Question

Find functions \(f\) and \(g\) where \(\mathop {\lim }\limits_{x \to a} f\left( x \right) = \mathop {\lim }\limits_{x \to a} g\left( x \right) = \infty \) and

(a) \(\mathop {\lim }\limits_{x \to 0} \frac{{f\left( x \right)}}{{g\left( x \right)}} = 7\) (b) \(\mathop {\lim }\limits_{x \to 0} \left( {f\left( x \right) - g\left( x \right)} \right) = 7\)

Short answer

(a) \(f\left( x \right) = \frac{7}{{{x^2}}}\) and \(g\left( x \right) = \frac{1}{{{x^2}}}\)

(b)\(f\left( x \right) = \frac{1}{{{x^2}}} + 7\) and \(g\left( x \right) = \frac{1}{{{x^2}}}\)

Step-by-step solution

(a) Step 1: Find the functions \(f\) and \(g\)

Consider the limit \(\mathop {\lim }\limits_{x \to 0} \frac{{f\left( x \right)}}{{g\left( x \right)}} = 7\).

As the functions \(f\) and \(g\) whose limits are \(\infty \) as \(x \to 0\) and the quotients of the functions has a limit of \(7\) as \(x \to 0\).

Now write the pair of functions.

\(f\left( x \right) = \frac{7}{{{x^2}}}\)and \(g\left( x \right) = \frac{1}{{{x^2}}}\)

The limits of the function are shown below:

\(\begin{array}{c}\mathop {\lim }\limits_{x \to 0} f\left( x \right) = \mathop {\lim }\limits_{x \to 0} g\left( x \right)\\ = \infty \end{array}\)

Now solve the limit. \(\mathop {\lim }\limits_{x \to 0} \frac{{f\left( x \right)}}{{g\left( x \right)}}\).

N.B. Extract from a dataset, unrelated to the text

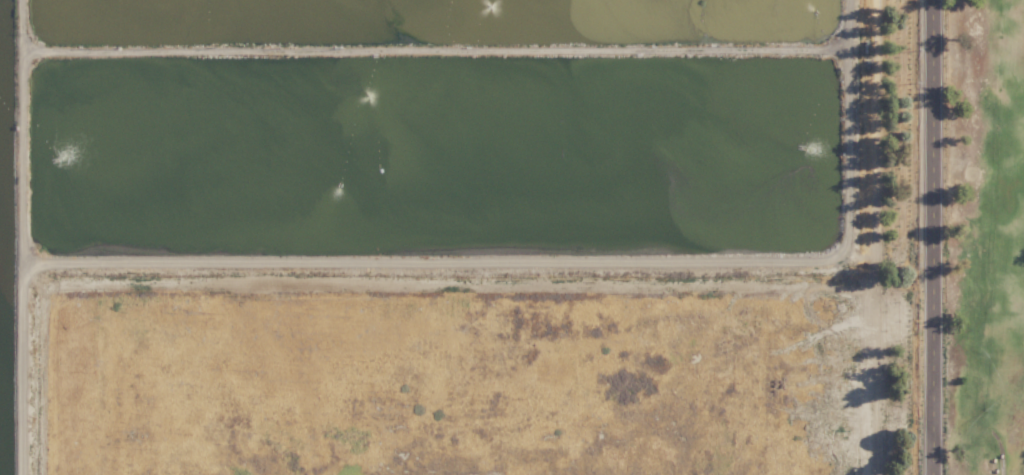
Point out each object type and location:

\(\begin{array}{c}\mathop {\lim }\limits_{x \to 0} \frac{{f\left( x \right)}}{{g\left( x \right)}} = \mathop {\lim }\limits_{x \to 0} \frac{{\frac{7}{{{x^2}}}}}{{\frac{1}{{{x^2}}}}}\\ = \mathop {\lim }\limits_{x \to 0} 7\\ = 7\end{array}\)

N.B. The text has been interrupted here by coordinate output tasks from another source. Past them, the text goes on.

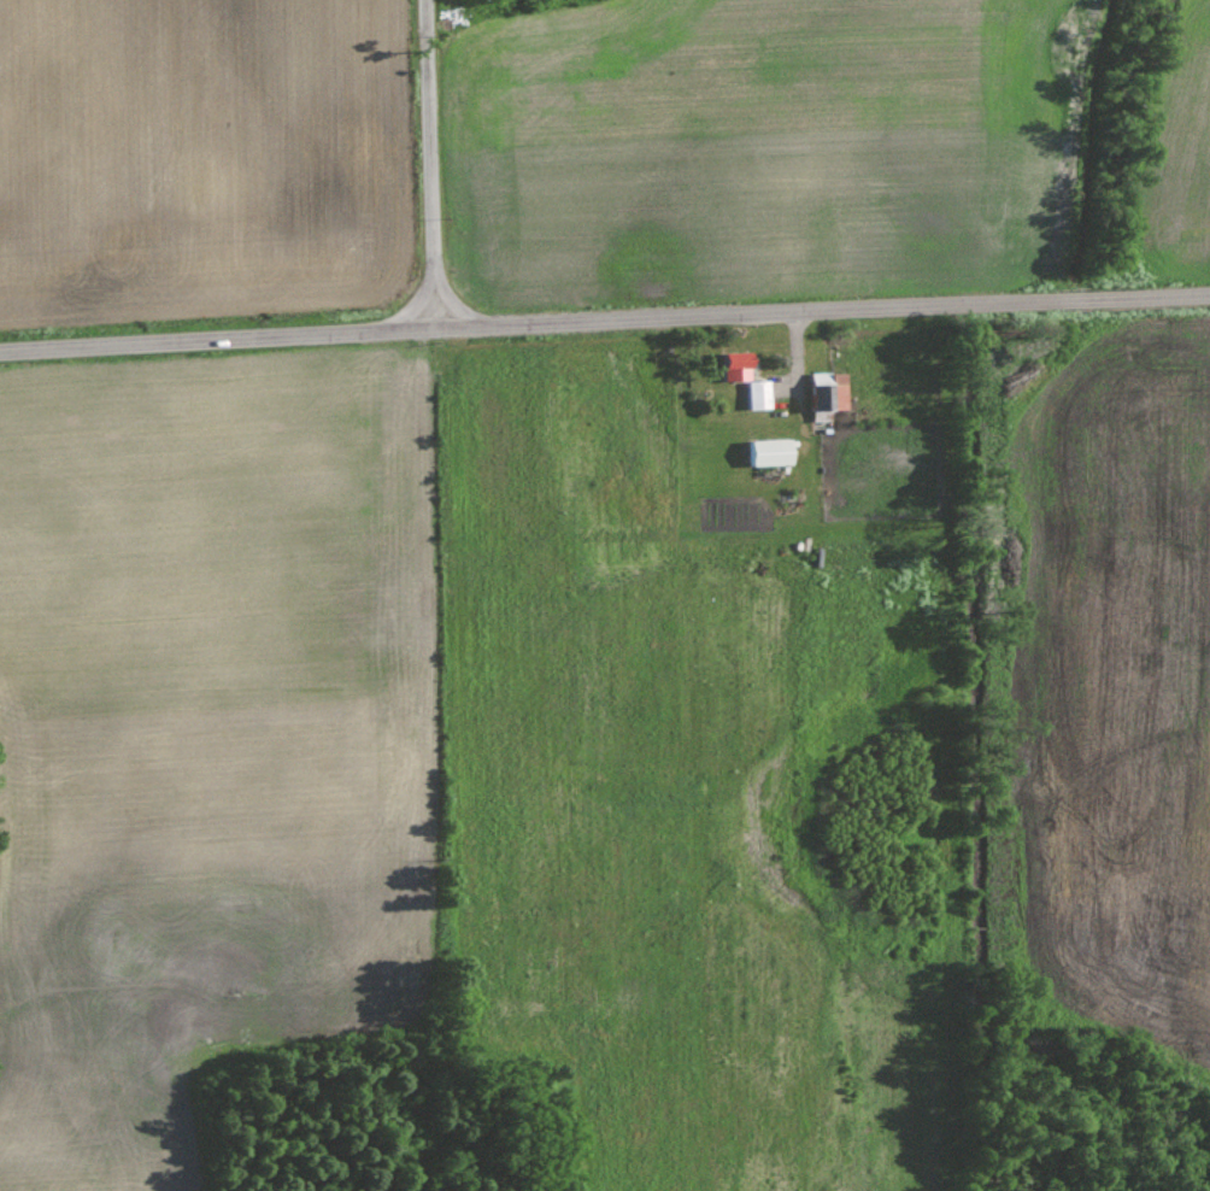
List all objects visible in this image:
road: (430, 163)
road: (604, 319)
building: (738, 365)
building: (829, 393)
building: (759, 394)
building: (773, 451)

Thus, \(f\left( x \right) = \frac{7}{{{x^2}}}\) and \(g\left( x \right) = \frac{1}{{{x^2}}}\).

(b) Step 2: Find the functions \(f\) and \(g\)

Consider the limit \(\mathop {\lim }\limits_{x \to 0} \left( {f\left( x \right) - g\left( x \right)} \right) = 7\).

As the functions \(f\) and \(g\) whose limits are \(\infty \) as \(x \to 0\) and difference of the functions has a limit of \(7\) as \(x \to 0\).

Now write the pair of functions.

\(f\left( x \right) = \frac{1}{{{x^2}}} + 7\)and \(g\left( x \right) = \frac{1}{{{x^2}}}\)

The limits of the function are shown below:

\(\begin{array}{c}\mathop {\lim }\limits_{x \to 0} f\left( x \right) = \mathop {\lim }\limits_{x \to 0} g\left( x \right)\\ = \infty \end{array}\)

Now solve the limit. \(\mathop {\lim }\limits_{x \to 0} \left( {f\left( x \right) - g\left( x \right)} \right)\).

\(\begin{array}{c}\mathop {\lim }\limits_{x \to 0} \left( {f\left( x \right) - g\left( x \right)} \right) = \mathop {\lim }\limits_{x \to 0} \left( {\left( {\frac{1}{{{x^2}}} + 7} \right) - \frac{1}{{{x^2}}}} \right)\\ = \mathop {\lim }\limits_{x \to 0} 7\\ = 7\end{array}\)

Thus, \(f\left( x \right) = \frac{1}{{{x^2}}} + 7\) and \(g\left( x \right) = \frac{1}{{{x^2}}}\).